··· Text excerpt ···

Once, it was sentence variation. I spent far too long manually counting the length of each sentence before discovering the Hemingway editor, which I now use in all my articles.
The monthly challenges don’t take up too much time, but they give me three benefits:
Make sure that each month I add more skills to my repertoire
Stop me from getting overwhelmed or tired as I do the extra work to upskill myself (because the challenges are small and manageable)
Provide variation from month to month, which keeps life interesting even if I stay on the same client accounts
2. Failure-Focused Debriefs, To Aid Learning
Just like elite athletes, content marketers need to adapt to changing circumstances and improve over time. The best way to do that is by analyzing past failures and implementing learnings from them.
Formula 1 teams always debrief after each race. Take the team of world-record holder Lewis Hamilton, Mercedes. Although Mercedes recently broke their 8-year streak of constructor’s championship wins, they were awarded the title of ‘biggest in-season development’ for their 2022 car. Mercedes has several debrief-style meetings throughout the week, but they hold the biggest one every Monday after a weekend of racing.
The team celebrates and applauds wins but spends the majority of the debrief analyzing areas where they weren’t successful — whether that be a bungled pit stop, the wrong tire choice, or a power unit issue. Team principal Toto Wolff emphasizes the importance of studying failure, and Hamilton argues that failure is “100% necessary” for greatness because it’s where you build strength. After analysis, they implement their learnings by creating an action plan for how to improve the next week.
A study on the performance of Olympic athletes found that experiences of adversity are opportunities for development if they are “carefully and purposefully harnessed.” When you analyze your failures, it also encourages you to operate with a growth mindset where you treat challenges like experiments rather than pass/fail tests.
I keep two documents with different types of feedback:
A praise doc with positive comments from colleagues and clients
A learning doc, where I keep feedback about things I need to work on
I spend much more time in the second document than the first one — adding to, reviewing, and implementing the feedback. As well as criticisms of my writing, I also add feedback about other aspects of my job: ideation, reporting, project management, and communication with customers.
The systems and processes I’ve created have all come from mishaps that I recorded in this document. At the start of every month, for instance, I go through a routine for setting up each of my articles. I created this routine because one time, as I was about to outline an article, I realized that I didn’t have a key bit of information from the client. I had to push back the deadline for the piece while I waited for their response. That ‘failure’ went into the document, which pushed me to find a method to prevent it from happening in the future.

··· Data records ···

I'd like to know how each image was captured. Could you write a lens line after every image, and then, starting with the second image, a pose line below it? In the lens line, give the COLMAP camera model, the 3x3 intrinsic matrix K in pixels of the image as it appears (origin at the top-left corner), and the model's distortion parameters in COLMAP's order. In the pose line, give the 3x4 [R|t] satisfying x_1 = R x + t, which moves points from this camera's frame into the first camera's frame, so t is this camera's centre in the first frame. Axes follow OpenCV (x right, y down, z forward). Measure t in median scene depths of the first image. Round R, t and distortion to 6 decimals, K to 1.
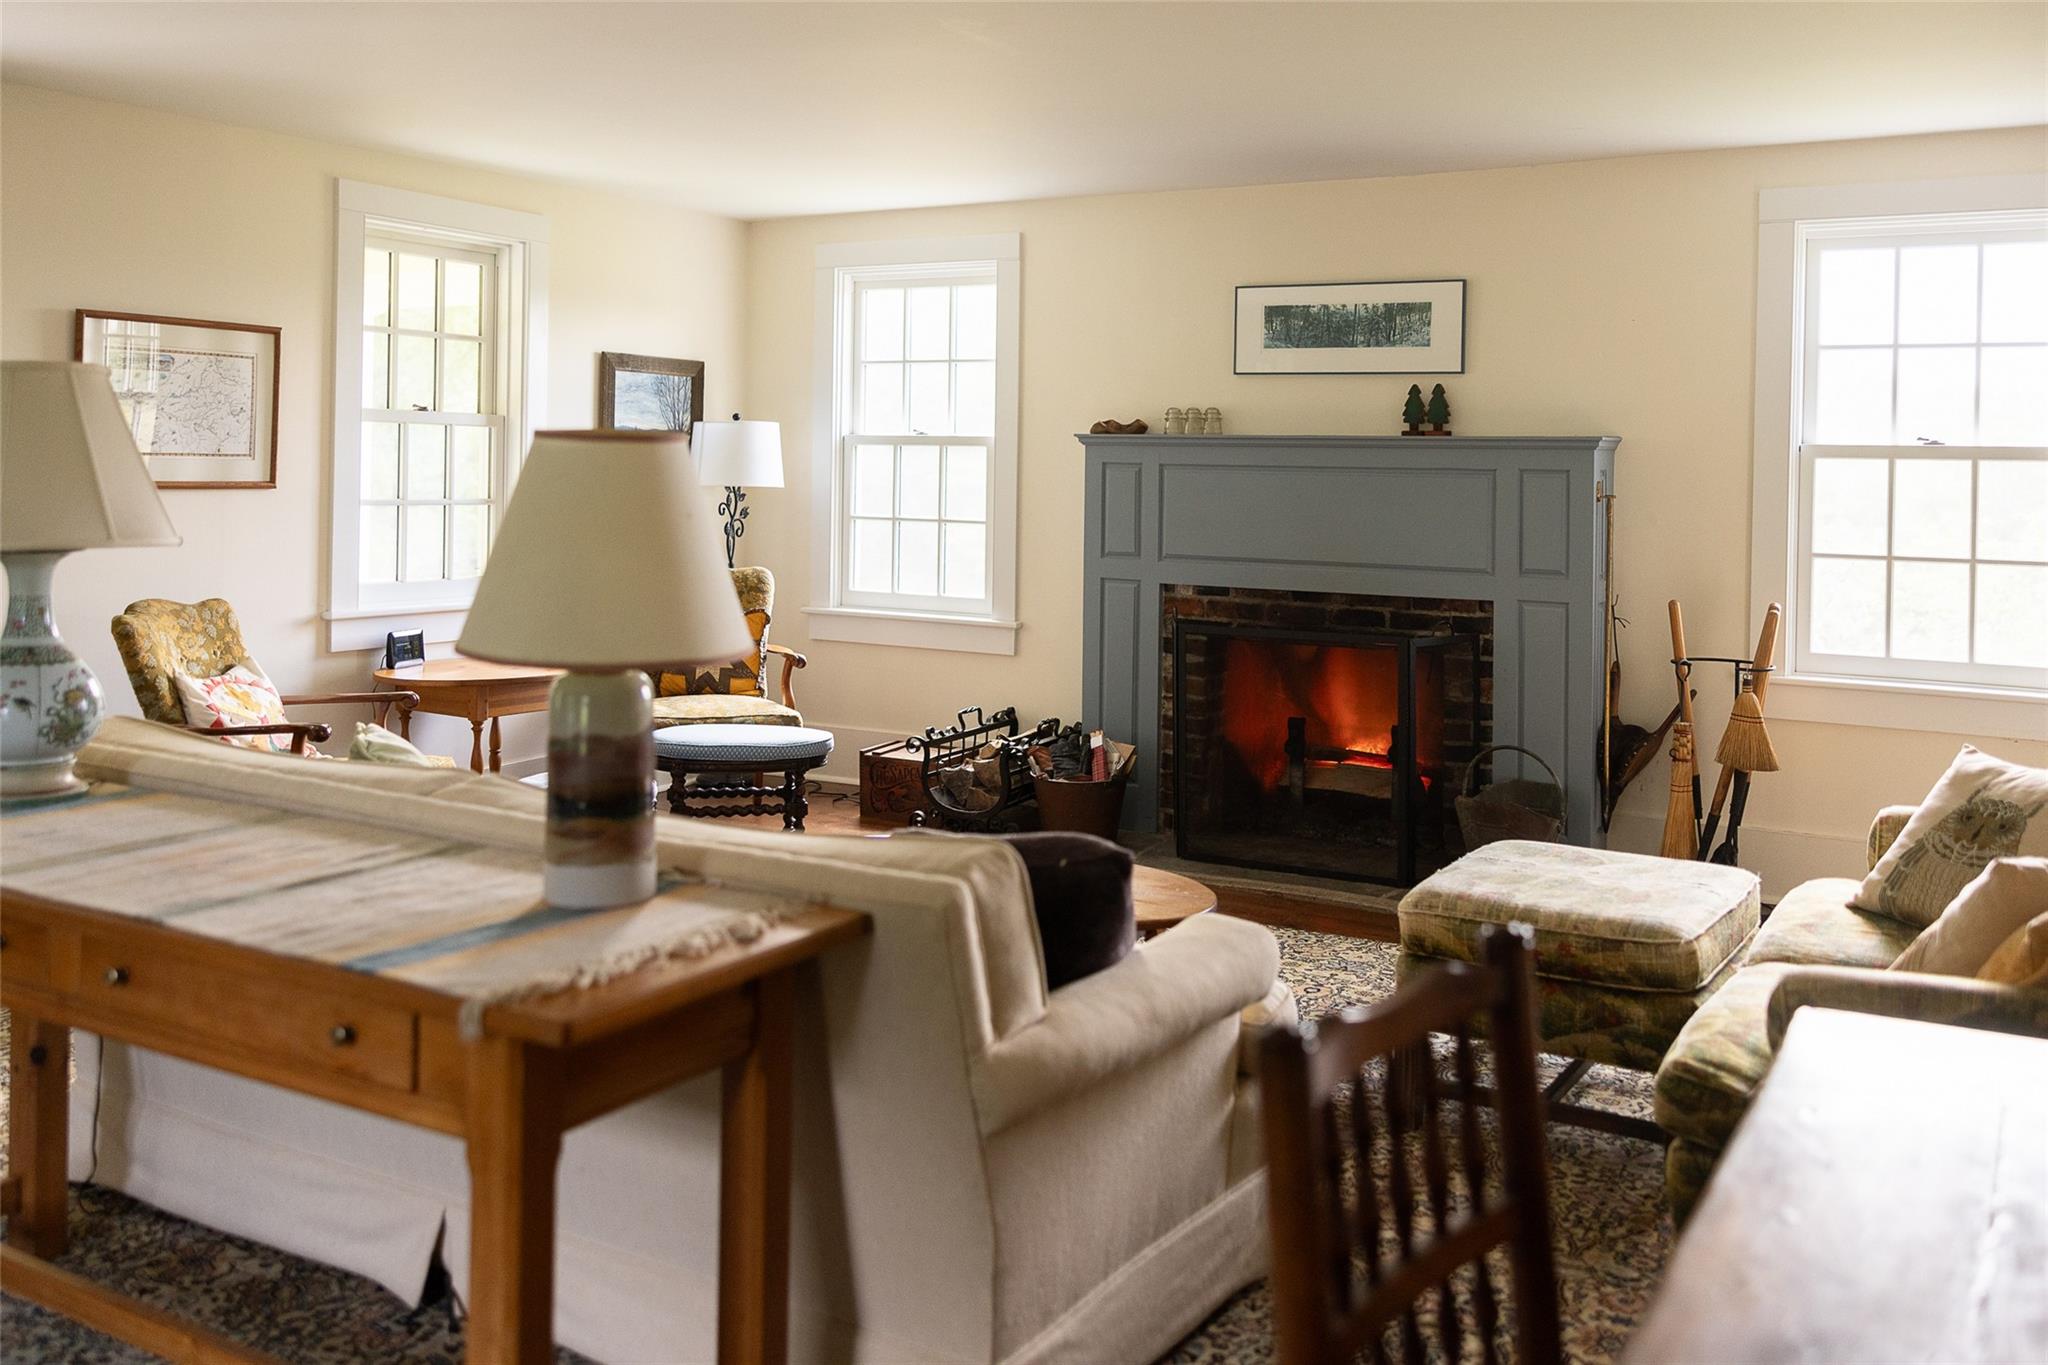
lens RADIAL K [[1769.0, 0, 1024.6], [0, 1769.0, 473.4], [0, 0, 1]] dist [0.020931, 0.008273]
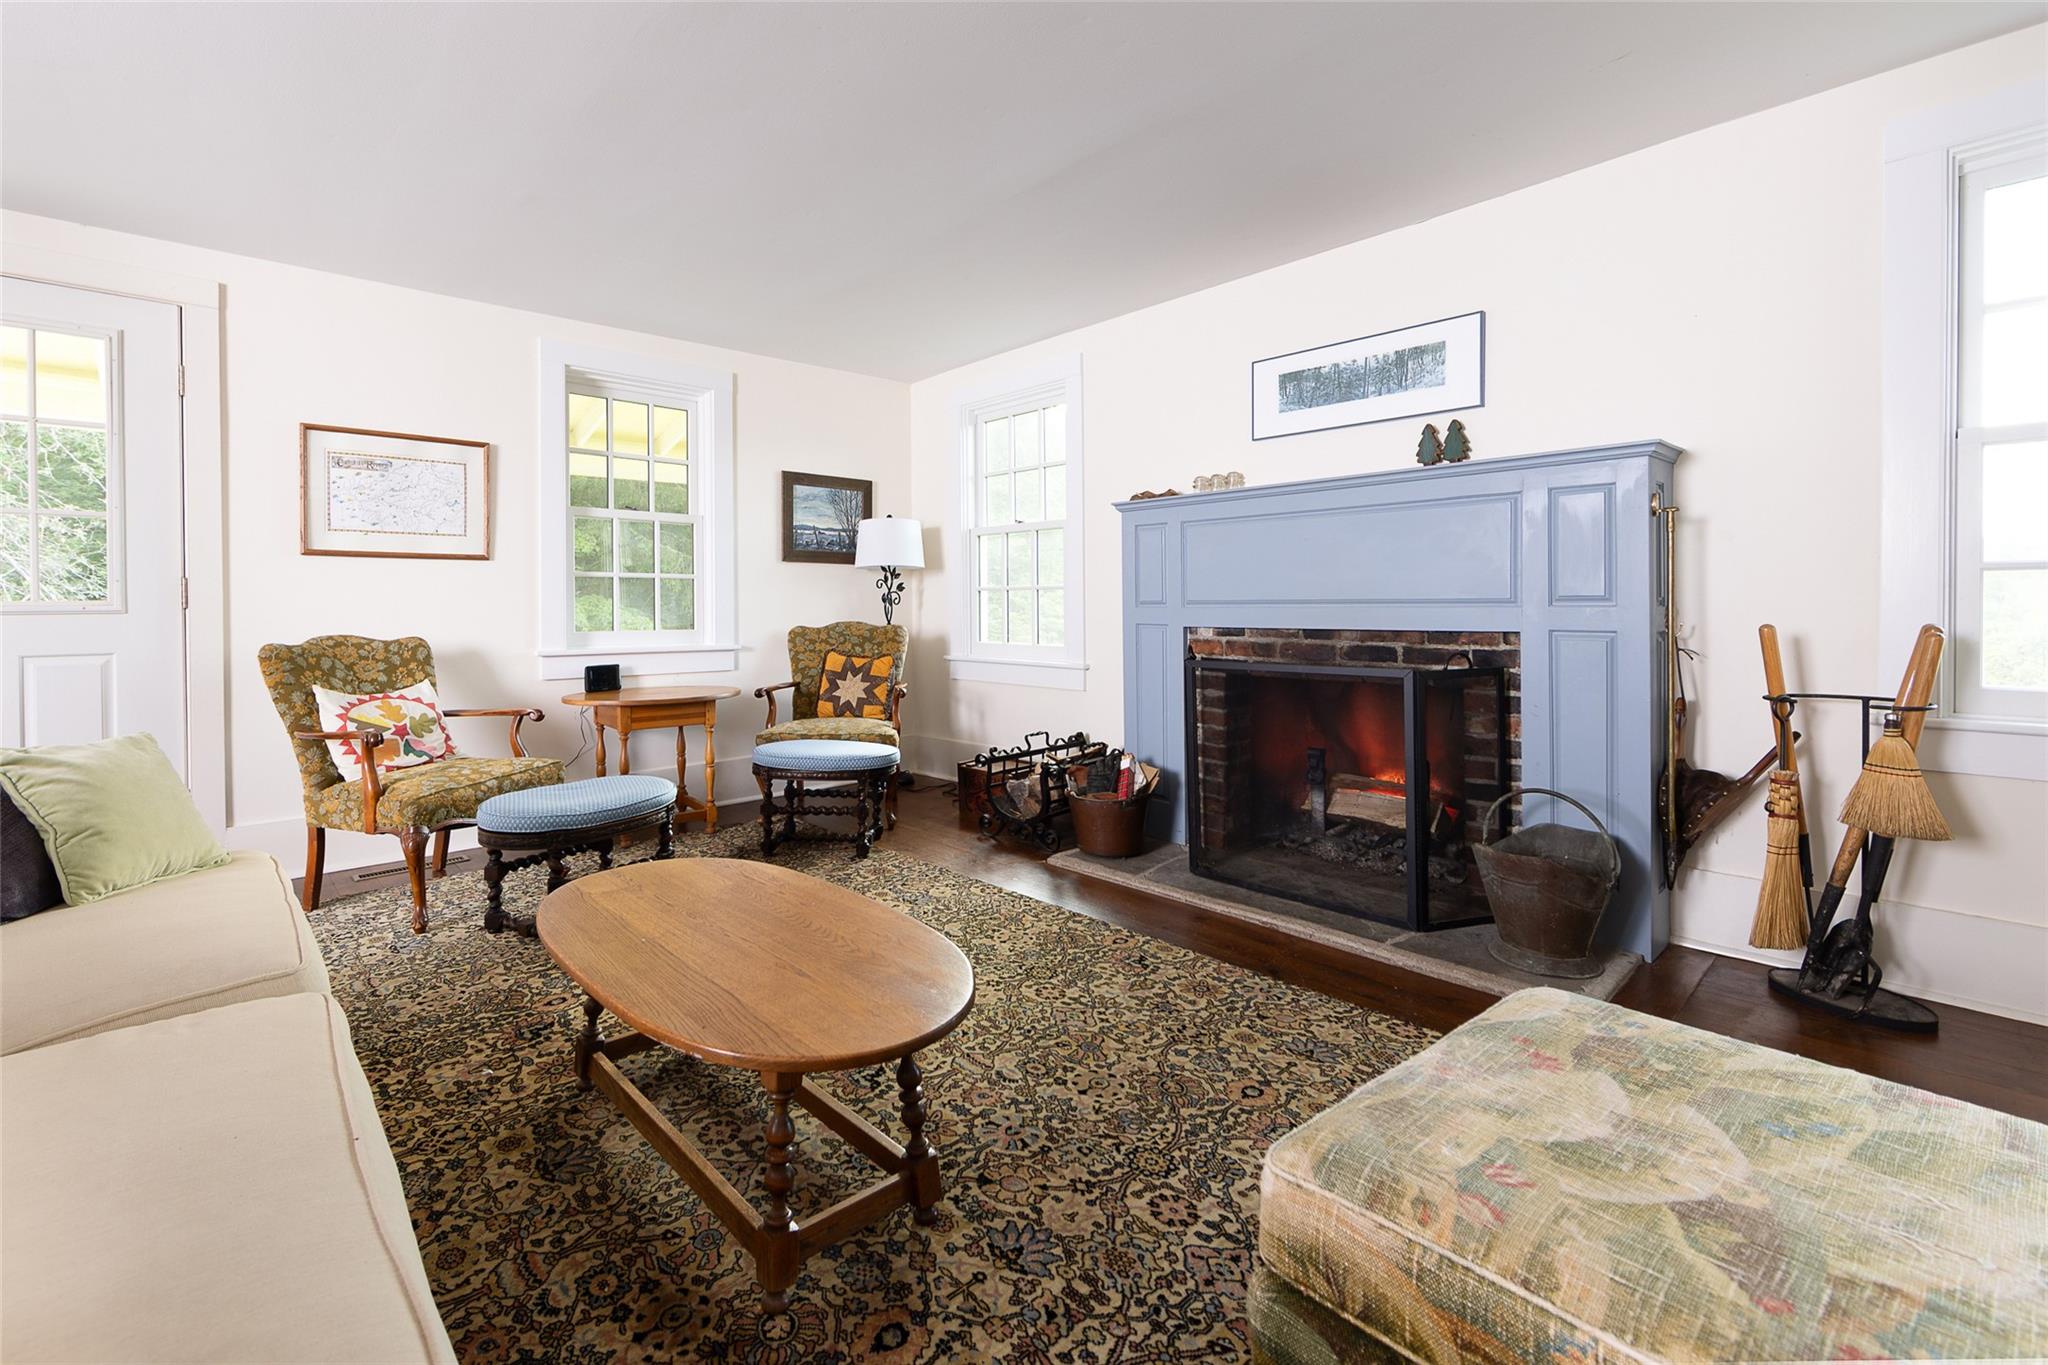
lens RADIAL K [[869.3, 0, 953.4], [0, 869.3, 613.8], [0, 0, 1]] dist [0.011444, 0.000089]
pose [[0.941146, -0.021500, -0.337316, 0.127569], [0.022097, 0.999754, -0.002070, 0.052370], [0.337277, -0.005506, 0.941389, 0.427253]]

···
··· Data records ···

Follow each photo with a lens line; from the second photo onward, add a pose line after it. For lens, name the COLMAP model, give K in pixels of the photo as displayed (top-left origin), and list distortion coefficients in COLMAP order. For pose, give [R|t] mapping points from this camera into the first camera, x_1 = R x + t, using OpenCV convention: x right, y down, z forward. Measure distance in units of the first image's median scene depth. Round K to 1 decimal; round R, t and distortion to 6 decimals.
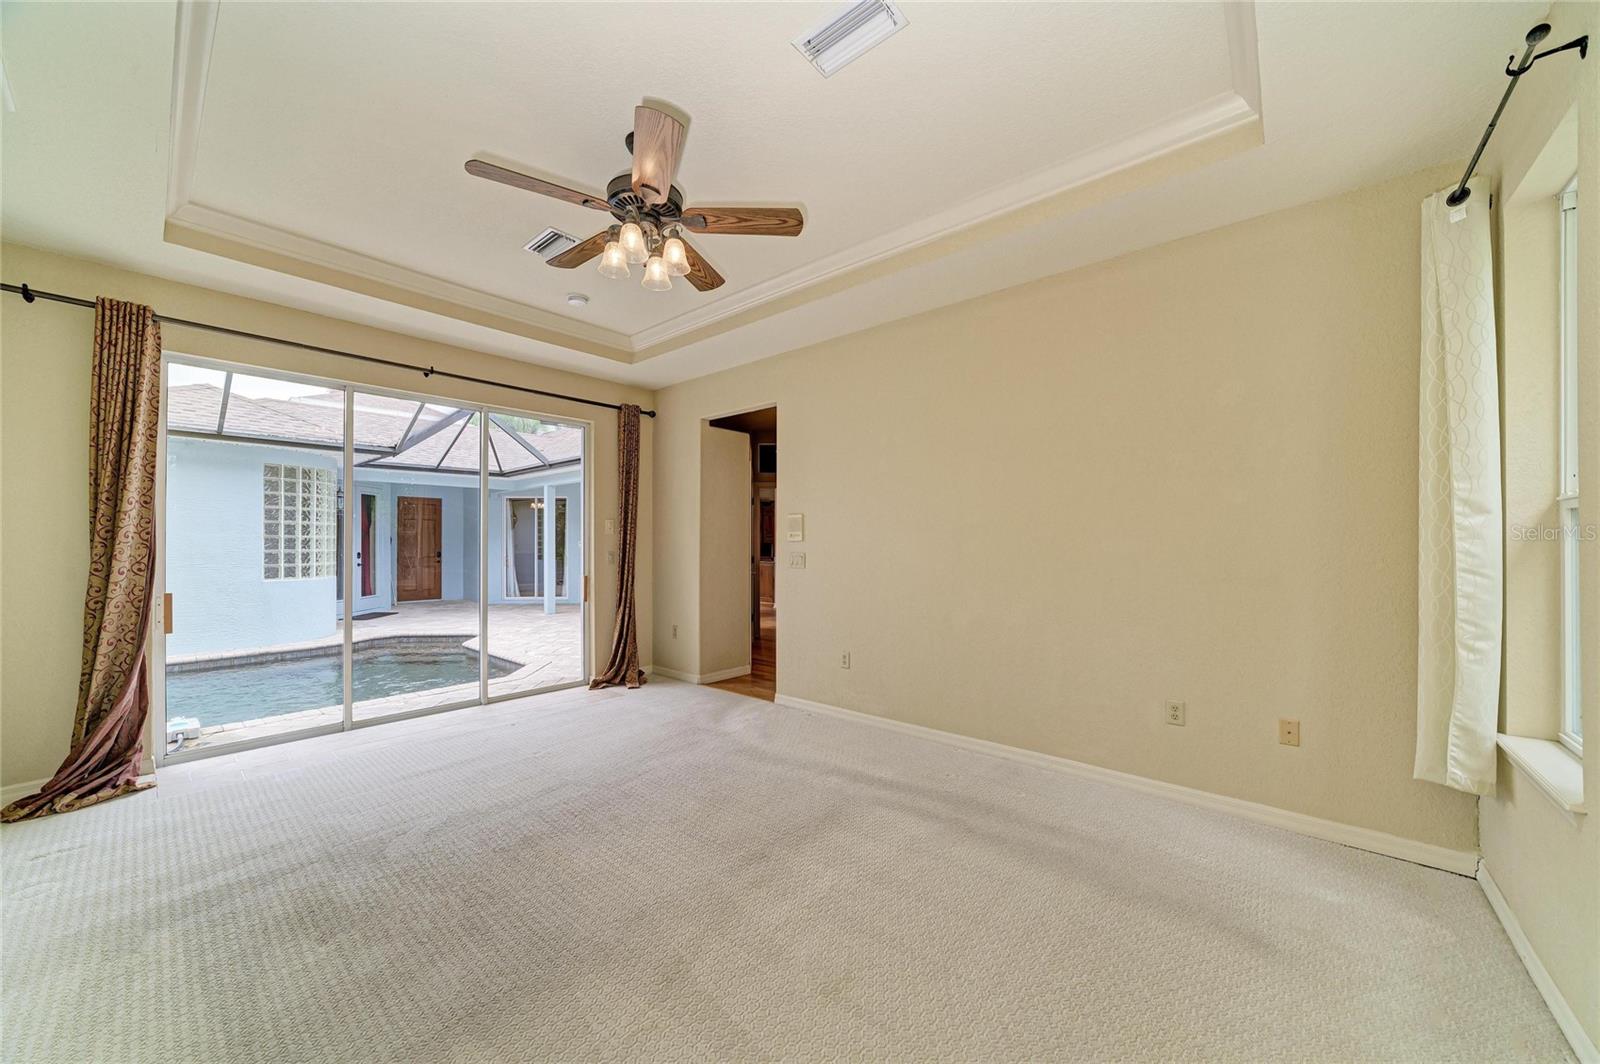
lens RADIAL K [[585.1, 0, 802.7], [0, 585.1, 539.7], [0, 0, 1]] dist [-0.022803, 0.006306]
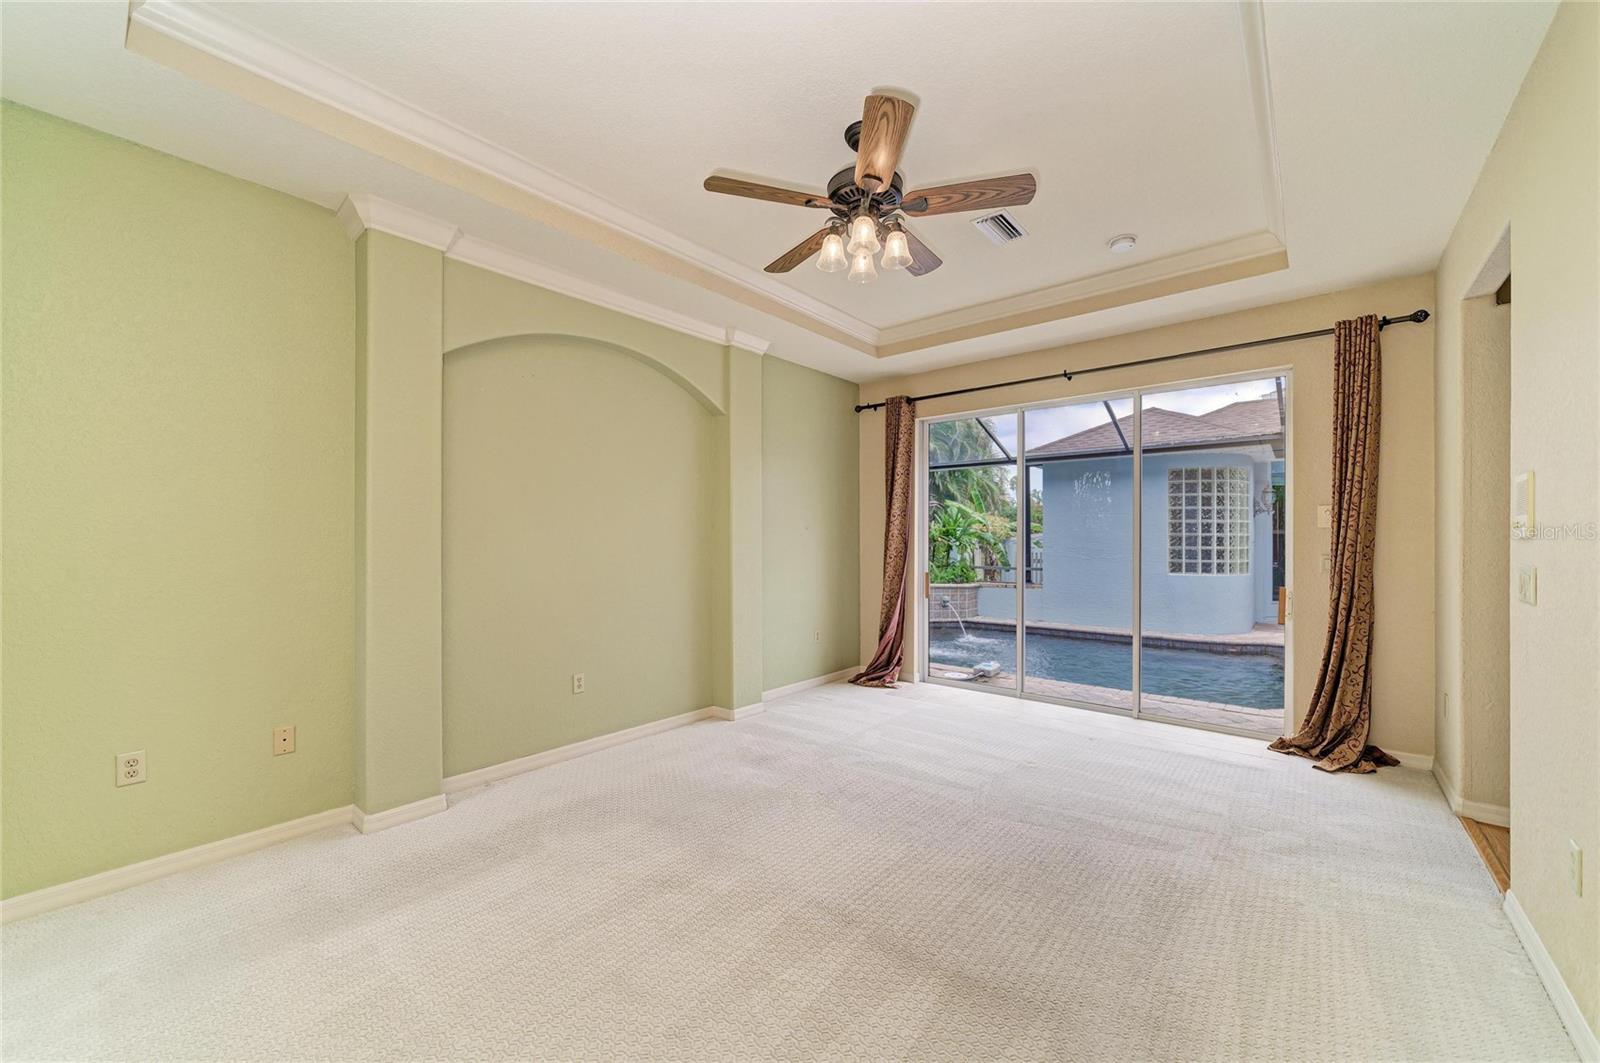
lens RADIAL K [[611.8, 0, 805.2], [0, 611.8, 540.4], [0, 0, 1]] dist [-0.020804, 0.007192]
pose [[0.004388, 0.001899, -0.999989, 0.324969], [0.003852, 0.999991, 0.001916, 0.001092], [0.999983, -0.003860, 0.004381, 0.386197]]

···

(What you need to do)
1. Reproduce the passage on failure-focused debriefs word for word, starting with "A study on the" and going on through "communication with customers.".
2. Translate this sentence from the passage on failure-focused debriefs into French: "Formula 1 teams always debrief after each race."
3. According to the passage on failure-focused debriefs, when does Mercedes hold its biggest debrief meeting?
The records have no connection to the passage on failure-focused debriefs.

(Task solutions)
1.
A study on the performance of Olympic athletes found that experiences of adversity are opportunities for development if they are “carefully and purposefully harnessed.” When you analyze your failures, it also encourages you to operate with a growth mindset where you treat challenges like experiments rather than pass/fail tests.
I keep two documents with different types of feedback:
A praise doc with positive comments from colleagues and clients
A learning doc, where I keep feedback about things I need to work on
I spend much more time in the second document than the first one — adding to, reviewing, and implementing the feedback. As well as criticisms of my writing, I also add feedback about other aspects of my job: ideation, reporting, project management, and communication with customers.

2. Les écuries de Formule 1 font toujours un débriefing après chaque course.

3. Every Monday after a weekend of racing.